The real answer to eliminating the gap comes with transparency – in exactly the same way we’ve seen with the gender pay gap
There's also a “snowball effect” that comes into play when two or more protected characteristics are subject to discrimination – like being a woman who belongs to an ethnic minority. The intersectional issue is real and companies need to investigate whether their female staff of colour are suffering because of this double discrimination.
But, now, it looks like things are going to change, firstly with this consultation and, secondly, with a Race At Work Charter set up by May.

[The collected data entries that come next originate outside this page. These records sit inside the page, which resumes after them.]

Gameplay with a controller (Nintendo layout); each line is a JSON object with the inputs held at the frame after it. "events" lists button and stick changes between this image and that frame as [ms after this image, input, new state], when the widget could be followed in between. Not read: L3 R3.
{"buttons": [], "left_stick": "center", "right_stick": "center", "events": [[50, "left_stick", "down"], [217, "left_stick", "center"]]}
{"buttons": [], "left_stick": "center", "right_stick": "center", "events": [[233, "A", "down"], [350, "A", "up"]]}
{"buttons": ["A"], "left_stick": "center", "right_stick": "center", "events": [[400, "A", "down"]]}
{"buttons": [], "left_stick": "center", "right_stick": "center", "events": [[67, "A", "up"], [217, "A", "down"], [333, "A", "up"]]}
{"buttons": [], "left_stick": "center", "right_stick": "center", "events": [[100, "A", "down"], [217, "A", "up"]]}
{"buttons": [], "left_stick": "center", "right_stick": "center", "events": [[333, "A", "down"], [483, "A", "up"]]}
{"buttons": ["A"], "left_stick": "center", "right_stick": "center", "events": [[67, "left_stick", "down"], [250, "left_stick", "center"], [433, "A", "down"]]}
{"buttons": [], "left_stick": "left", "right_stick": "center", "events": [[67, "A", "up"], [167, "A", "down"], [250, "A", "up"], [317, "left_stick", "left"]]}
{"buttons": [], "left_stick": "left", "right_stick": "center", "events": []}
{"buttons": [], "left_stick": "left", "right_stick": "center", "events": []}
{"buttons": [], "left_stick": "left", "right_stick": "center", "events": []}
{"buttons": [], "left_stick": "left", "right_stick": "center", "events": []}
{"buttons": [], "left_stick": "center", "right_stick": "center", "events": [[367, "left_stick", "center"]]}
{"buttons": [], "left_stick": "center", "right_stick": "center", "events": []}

The charter has been created with Business In The Community and asks businesses to sign up – thereby promising to increasing recruitment and career progression of ethnic-minority employees. It’s a good first step – anything that holds companies to account when it comes to greater equality and representation is positive – and it’s already been signed by huge organisations like Saatchi & Saatchi, KPMG and the Civil Service.
But the real answer to eliminating the gap comes with transparency – in exactly the same way we’ve seen with the gender pay gap. The fact that companies like the BBC have been forced into revealing exactly what they’re paying male and female staff has been the catalyst behind change. In just one year, the BBC’s pay gap fell by a fifth to 8.4%, after it was publicly shamed for paying men higher salaries than their female counterparts.
In business, the threat of national scrutiny makes a difference. No company wants to be labelled as discriminatory and sexist – or constantly have their name associated with having the highest gender pay gap. It’s why there have been so many efforts, in recent years, for companies to lower their pay gap as much as possible, and why women now feel more entitled to demand their worth.
The same needs to happen with the ethnicity pay gap. David Isaac, chairman of the Equality And Human Rights Commission, explains: "Extending mandatory reporting beyond gender will... give employers the insight they need to identify and remove barriers to ethnic minority staff joining and progressing to the highest level in their organisations."
Only when the right data and information exists can companies actually start to make progress in terms of equal pay and representation – and the public can start to hold them accountable for the way they treat their female and ethnic-minority staff.